Stored dataset items:
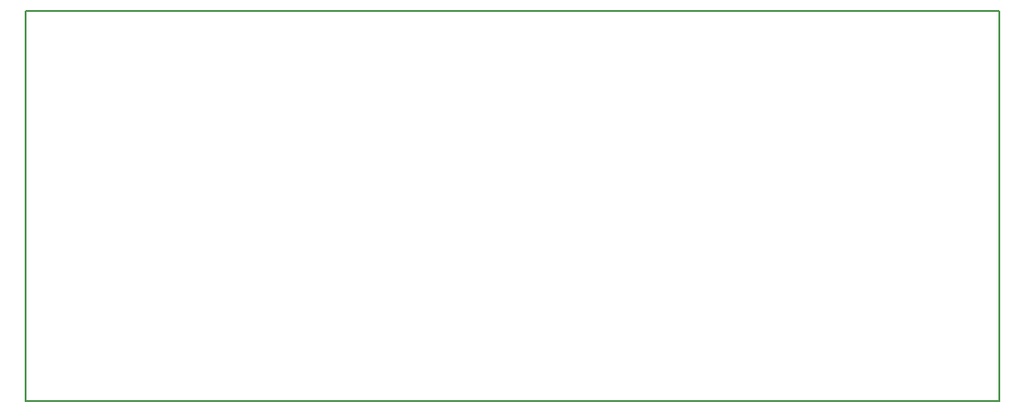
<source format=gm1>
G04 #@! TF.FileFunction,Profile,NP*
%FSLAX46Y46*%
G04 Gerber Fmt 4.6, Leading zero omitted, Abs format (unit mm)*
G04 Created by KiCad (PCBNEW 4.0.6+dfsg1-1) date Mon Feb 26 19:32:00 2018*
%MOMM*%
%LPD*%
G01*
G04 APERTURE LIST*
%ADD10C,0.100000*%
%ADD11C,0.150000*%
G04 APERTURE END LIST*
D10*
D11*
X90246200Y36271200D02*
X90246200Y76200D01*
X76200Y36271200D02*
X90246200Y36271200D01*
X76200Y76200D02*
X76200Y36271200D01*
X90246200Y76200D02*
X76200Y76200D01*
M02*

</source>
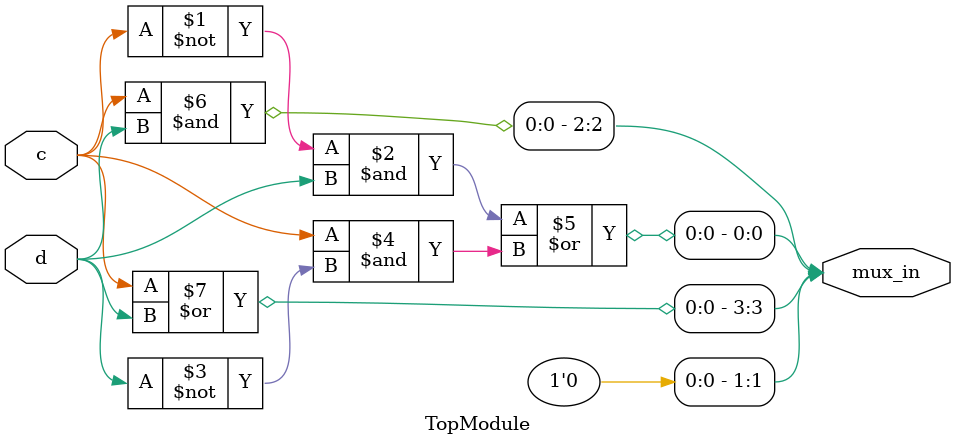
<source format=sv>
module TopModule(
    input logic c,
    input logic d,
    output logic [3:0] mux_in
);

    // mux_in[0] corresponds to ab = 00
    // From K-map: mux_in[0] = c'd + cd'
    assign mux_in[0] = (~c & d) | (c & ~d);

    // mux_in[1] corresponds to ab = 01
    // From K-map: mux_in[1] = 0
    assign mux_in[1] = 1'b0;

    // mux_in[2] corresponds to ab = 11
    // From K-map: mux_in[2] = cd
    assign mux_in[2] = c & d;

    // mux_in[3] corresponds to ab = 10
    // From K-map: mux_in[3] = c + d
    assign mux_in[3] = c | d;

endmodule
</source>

**WRITTEN TASK:** No pictures belong in the copy. Repeat the entries exactly.

**TASK RESULT:**
<source format=gm1>
G04 #@! TF.FileFunction,Profile,NP*
%FSLAX46Y46*%
G04 Gerber Fmt 4.6, Leading zero omitted, Abs format (unit mm)*
G04 Created by KiCad (PCBNEW 4.0.6+dfsg1-1) date Mon Feb 26 19:32:00 2018*
%MOMM*%
%LPD*%
G01*
G04 APERTURE LIST*
%ADD10C,0.100000*%
%ADD11C,0.150000*%
G04 APERTURE END LIST*
D10*
D11*
X90246200Y36271200D02*
X90246200Y76200D01*
X76200Y36271200D02*
X90246200Y36271200D01*
X76200Y76200D02*
X76200Y36271200D01*
X90246200Y76200D02*
X76200Y76200D01*
M02*

</source>
<source format=sv>
module TopModule(
    input logic c,
    input logic d,
    output logic [3:0] mux_in
);

    // mux_in[0] corresponds to ab = 00
    // From K-map: mux_in[0] = c'd + cd'
    assign mux_in[0] = (~c & d) | (c & ~d);

    // mux_in[1] corresponds to ab = 01
    // From K-map: mux_in[1] = 0
    assign mux_in[1] = 1'b0;

    // mux_in[2] corresponds to ab = 11
    // From K-map: mux_in[2] = cd
    assign mux_in[2] = c & d;

    // mux_in[3] corresponds to ab = 10
    // From K-map: mux_in[3] = c + d
    assign mux_in[3] = c | d;

endmodule
</source>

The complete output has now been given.